Now, some of that is just college football. Guys decommit, guys transfer, guys get hurt. But Kentucky has consistently had to reconfigure and rebuild. Some of the pain has been self-inflicted, too, such as not recruiting overlooked in-state standout Tanner Morgan, who has become a star at Minnesota.

The other factor is that Kentucky’s wide receiver play hasn’t been outstanding, either. Senior Josh Ali is UK’s top receiver, but even Ali has struggled with drops, fumbles and general mistakes. After Ali’s 25 catches, no other Wildcat has more than 7, and UK has significantly struggled to get players open for anybody to throw them the football.
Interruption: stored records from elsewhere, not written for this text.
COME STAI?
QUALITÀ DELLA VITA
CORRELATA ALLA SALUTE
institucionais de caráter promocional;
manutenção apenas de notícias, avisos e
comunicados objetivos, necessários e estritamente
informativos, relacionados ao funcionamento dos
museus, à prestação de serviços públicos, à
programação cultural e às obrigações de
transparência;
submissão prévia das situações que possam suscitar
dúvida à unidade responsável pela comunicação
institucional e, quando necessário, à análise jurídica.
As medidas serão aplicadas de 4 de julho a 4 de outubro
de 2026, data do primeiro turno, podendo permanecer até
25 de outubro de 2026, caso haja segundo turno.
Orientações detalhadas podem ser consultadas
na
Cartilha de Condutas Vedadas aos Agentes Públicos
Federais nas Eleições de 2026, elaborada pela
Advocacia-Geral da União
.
Meanwhile, offensive coordinator Eddie Gran has been something of a lightning rod during Wilson’s 2020 struggles.

But stuck between a defensive-minded head coach and a rotating door of quarterbacks, Gran’s offense has been pragmatic, largely ignoring glamor in favor of an offense that doesn’t give the ball away and lets a tough-minded offensive line play its part. But 8 years into Stoops’ time at UK, the Wildcats have a solid identity. They play defense, they run, and they get themselves into competitive football games, something that was certainly an issue for pre-Stoops coaches. But if they’re going to reach the next level, they have to show at least a situational ability to pass the football.

For his part, Stoops has disclaimed any big changes. “We need playmakers,” he admitted in Monday’s press conference. “We will play better at certain positions and we all need to shoulder that responsibility. If it’s on the quarterback, it’s on the quarterback.”

Eight years into Stoops’ UK career, he’s stopped a number of opposing quarterbacks. His last big challenge might be solving his own QB situation.